NJDEP issued conditional permits for Soil Safe’s permit applications to import over a million tons of contaminated soil and pile it on top of unstable berms at the former Cytec Industries site in Carteret, New Jersey. NJDEP internal component reviews raised a plethora of serious concerns, namely that the project will collapse into the Rahway River. None of agency reviewers’ were concerns were addressed in Soil Safe’s revised application. Why are you ignoring staff’s professional opinions and allowing this project to proceed?

The applicant claims that the site has to be remediated and requires 1.5 million tons of contaminated soil in order to properly “cap” the property to 29 feet when a standard cap is two feet. Additionally, a No Further Action (NFA) status –issued by DEP--remains for this site, leaving no real justification for remediating the site.

The applicant is requesting an inexplicable and unjustified hardship exemption from the Flood Hazard Rule, which clearly states that it prohibits the processing of hazardous materials in a floodplain. The site is in a flood plain, why would the Administration entertain allowing Soil Safe to have unsecured contaminated material where it can be washed away?

The permit application proposes to raise 90 acres out of a flood plain which stores millions of cubic gallons of water in flood events, yet the application does not include any flood impact studies. Given the destruction from flooding from Hurricanes Irene and Sandy, why is your Administration not hyper-concerned about flooding?

There are also several threatened and endangered species that potentially utilize the Rahway River and Arthur Kill for habitat and breeding including the yellow-crowned night-heron, bald eagle, peregrine falcon, diamond back terrapin, osprey, black-crowned night-heron, and American bittern. Given these facts, there must be proper environmental inventory and ecological studies conducted prior to any action at this site.

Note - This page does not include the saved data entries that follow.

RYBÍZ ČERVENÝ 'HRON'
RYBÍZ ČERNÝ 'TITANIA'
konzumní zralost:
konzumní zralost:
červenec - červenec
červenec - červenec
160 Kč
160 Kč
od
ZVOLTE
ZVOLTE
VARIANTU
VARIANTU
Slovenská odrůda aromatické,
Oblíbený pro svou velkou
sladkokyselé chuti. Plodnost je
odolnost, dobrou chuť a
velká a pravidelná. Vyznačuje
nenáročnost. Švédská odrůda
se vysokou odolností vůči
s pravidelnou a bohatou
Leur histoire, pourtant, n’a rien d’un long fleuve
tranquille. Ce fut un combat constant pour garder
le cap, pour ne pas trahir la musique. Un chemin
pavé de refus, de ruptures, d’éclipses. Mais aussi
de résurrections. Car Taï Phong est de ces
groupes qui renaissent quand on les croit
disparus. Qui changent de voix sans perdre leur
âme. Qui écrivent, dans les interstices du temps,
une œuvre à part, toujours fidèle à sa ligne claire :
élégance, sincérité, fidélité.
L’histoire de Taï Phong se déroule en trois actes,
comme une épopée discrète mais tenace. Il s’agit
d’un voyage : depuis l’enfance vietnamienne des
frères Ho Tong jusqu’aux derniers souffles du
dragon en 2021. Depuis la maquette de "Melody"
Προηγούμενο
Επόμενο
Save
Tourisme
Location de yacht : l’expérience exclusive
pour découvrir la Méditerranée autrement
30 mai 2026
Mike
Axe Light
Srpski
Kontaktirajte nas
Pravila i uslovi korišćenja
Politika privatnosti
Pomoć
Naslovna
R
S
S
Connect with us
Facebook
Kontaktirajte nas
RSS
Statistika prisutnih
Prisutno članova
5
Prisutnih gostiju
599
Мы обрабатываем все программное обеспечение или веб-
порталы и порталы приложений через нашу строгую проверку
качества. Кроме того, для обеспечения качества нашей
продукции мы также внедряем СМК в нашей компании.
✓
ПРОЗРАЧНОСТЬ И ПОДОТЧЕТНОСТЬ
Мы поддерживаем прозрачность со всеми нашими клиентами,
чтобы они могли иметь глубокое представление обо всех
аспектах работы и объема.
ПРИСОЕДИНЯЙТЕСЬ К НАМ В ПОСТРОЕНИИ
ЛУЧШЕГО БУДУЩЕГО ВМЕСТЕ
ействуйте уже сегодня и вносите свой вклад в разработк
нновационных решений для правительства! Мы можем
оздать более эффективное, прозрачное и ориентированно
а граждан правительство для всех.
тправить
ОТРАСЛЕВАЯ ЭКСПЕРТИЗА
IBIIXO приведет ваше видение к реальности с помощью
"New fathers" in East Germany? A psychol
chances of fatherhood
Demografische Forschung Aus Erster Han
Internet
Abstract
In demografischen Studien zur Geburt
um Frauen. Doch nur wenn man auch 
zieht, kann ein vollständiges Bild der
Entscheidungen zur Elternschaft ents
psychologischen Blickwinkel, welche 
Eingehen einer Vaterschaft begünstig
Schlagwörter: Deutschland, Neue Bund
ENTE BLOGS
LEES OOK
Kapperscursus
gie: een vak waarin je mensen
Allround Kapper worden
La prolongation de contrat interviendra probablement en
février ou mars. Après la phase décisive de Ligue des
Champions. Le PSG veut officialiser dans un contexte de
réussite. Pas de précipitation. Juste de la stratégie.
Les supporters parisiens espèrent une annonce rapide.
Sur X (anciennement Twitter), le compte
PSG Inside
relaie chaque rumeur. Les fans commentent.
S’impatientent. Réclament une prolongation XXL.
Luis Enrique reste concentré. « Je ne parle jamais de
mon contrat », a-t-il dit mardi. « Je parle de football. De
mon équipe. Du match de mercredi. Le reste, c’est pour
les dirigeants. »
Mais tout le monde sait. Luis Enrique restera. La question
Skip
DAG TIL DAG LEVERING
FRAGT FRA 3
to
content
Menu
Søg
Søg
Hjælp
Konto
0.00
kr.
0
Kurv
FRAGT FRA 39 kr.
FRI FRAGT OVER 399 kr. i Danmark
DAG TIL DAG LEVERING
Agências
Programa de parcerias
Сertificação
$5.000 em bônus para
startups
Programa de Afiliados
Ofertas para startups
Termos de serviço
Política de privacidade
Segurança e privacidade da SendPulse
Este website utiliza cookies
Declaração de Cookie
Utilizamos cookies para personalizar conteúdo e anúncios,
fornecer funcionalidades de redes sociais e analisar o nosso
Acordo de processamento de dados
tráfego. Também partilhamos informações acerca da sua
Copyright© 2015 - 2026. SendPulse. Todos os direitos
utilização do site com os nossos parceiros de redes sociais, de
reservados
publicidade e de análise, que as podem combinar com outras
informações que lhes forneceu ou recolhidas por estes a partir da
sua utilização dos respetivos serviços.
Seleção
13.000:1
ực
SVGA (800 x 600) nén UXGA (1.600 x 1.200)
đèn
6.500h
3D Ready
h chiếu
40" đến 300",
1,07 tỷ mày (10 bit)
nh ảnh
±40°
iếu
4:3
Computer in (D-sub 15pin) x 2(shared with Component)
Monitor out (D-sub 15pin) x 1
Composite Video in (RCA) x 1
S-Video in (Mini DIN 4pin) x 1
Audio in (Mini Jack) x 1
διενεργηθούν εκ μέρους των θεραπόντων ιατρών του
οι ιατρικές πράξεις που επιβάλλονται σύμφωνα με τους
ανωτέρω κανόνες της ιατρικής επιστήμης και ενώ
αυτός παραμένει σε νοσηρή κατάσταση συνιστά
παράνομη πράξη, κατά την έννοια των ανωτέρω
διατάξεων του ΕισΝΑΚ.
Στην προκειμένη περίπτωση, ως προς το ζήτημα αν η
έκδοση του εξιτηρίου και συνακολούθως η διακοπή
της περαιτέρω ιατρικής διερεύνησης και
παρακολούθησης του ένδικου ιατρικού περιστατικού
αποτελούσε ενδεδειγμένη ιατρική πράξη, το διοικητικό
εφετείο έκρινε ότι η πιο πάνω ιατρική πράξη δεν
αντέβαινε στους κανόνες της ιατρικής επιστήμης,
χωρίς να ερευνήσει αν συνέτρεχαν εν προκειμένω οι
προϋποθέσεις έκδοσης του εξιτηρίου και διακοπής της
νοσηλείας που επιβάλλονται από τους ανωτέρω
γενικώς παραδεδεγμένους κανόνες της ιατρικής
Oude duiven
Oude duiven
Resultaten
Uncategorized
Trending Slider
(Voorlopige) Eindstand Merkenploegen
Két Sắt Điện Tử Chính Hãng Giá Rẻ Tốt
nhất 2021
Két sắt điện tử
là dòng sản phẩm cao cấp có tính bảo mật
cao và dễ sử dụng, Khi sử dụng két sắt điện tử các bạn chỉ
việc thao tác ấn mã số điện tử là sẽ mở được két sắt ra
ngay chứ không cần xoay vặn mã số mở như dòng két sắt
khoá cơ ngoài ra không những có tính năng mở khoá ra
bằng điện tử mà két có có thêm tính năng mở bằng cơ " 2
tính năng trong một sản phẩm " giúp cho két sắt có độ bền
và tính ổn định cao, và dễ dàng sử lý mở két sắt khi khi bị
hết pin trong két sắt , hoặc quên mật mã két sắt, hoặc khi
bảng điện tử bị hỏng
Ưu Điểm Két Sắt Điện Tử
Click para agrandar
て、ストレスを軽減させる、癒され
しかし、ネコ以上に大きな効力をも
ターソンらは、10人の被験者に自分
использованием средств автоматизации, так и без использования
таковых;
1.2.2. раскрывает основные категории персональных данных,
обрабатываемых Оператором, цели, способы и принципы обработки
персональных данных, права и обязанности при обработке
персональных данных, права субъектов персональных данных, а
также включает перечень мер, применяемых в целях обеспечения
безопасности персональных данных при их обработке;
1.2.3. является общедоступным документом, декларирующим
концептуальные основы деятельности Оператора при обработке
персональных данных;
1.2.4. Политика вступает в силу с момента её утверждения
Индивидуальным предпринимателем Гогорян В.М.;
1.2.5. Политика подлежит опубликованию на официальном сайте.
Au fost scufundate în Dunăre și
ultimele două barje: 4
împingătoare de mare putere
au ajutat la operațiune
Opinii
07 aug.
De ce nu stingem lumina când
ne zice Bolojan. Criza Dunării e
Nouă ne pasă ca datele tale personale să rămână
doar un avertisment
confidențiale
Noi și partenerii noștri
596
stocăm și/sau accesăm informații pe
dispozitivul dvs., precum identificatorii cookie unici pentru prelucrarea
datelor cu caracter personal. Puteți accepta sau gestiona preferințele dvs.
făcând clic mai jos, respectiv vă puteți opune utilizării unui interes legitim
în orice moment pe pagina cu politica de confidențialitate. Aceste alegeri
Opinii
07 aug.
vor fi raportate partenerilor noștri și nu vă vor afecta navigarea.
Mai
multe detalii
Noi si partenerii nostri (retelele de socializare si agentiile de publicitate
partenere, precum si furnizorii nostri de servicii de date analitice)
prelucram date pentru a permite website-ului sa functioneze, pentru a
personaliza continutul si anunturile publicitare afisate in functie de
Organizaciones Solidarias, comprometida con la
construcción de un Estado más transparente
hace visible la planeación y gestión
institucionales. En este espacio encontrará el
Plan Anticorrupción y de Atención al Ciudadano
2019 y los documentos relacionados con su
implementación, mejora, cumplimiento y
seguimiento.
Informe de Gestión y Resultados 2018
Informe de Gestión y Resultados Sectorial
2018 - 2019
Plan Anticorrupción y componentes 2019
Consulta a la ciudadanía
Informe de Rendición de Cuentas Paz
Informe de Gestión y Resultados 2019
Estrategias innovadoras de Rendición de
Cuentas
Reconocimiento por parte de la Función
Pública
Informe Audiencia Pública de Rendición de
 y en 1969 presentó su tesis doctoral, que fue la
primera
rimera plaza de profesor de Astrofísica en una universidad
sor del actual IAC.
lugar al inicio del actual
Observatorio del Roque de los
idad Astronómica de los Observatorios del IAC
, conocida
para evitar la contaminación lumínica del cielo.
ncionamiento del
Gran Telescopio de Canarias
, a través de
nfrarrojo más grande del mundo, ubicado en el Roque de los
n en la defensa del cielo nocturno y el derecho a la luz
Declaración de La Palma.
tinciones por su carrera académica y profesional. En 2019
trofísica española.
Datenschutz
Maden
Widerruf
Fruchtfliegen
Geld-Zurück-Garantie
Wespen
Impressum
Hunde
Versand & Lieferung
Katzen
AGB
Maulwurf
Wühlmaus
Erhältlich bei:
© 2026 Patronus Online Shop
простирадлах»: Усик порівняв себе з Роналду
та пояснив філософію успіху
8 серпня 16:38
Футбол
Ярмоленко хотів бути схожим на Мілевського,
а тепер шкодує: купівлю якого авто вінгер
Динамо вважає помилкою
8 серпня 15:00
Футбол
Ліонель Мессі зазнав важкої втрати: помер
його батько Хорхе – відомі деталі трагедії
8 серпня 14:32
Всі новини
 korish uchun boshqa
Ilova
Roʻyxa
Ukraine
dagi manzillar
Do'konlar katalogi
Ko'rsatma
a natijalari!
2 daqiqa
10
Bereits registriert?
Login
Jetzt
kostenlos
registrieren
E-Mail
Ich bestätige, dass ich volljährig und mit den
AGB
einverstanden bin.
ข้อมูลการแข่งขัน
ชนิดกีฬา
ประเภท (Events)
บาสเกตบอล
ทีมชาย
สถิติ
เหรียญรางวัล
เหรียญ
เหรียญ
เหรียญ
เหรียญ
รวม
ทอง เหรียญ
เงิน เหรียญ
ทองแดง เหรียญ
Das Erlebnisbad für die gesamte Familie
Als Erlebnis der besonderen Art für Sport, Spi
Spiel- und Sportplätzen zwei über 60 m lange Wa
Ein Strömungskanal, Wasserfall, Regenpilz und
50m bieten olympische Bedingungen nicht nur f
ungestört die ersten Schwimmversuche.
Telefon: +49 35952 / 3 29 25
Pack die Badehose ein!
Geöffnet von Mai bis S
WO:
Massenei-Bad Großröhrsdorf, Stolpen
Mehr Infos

Finally, NJDEP allowed the applicant Soil Safe to submit its final Remedial Action Work Plan AFTER the conditional approval was granted by NJDEP, which is not appropriate. NJDEP must come up with a plan to properly delineate and remediate this site in a way protective of human health and the environment instead of leaving it up to the profit driven developer. Simply covering contaminated soil with over 2 million tons, 29 feet high, of higher levels of contaminated soil is NOT in any way, shape or form, a remediation.

Perhaps most troubling, in addition to the serious environmental concerns, Soil Safe's history of conduct has been extremely detrimental to the environment including numerous egregious NJDEP violations. At their site in South Jersey, instead of abiding to their permit regulations, Soil Safe failed to report imported contaminated materials, and was eventually kicked off of their site by the state. In an era of overly business friendly oversight and less than minimal enforcement, to be kicked off a site by NJDEP is truly remarkable. This company has a history of bringing in material that is far more contaminated than they have admitted to. They have a history of violating their permits and paying the minimal fines while making millions. Soil Safe now wants to use the Cytec site for similar purposes and this vulnerable area along the Rahway River must not be comprised by activity of this company for that sake of what amounts to corporate greed.

Soil Safe's proposal to re-open this site and bring millions of tons of contaminated material into an already impaired ecosystem is absolutely absurd. The Author Kill and the Rahway River are a resource in recovery, and Soil Safe must not compromise its recovery, sensitive ecosystems, endangered species, and taxpayer dollars for their own bottom line benefit. Please deny Soil Safe's permit applications for the former Cytec property and protect the human health and environment in New Jersey.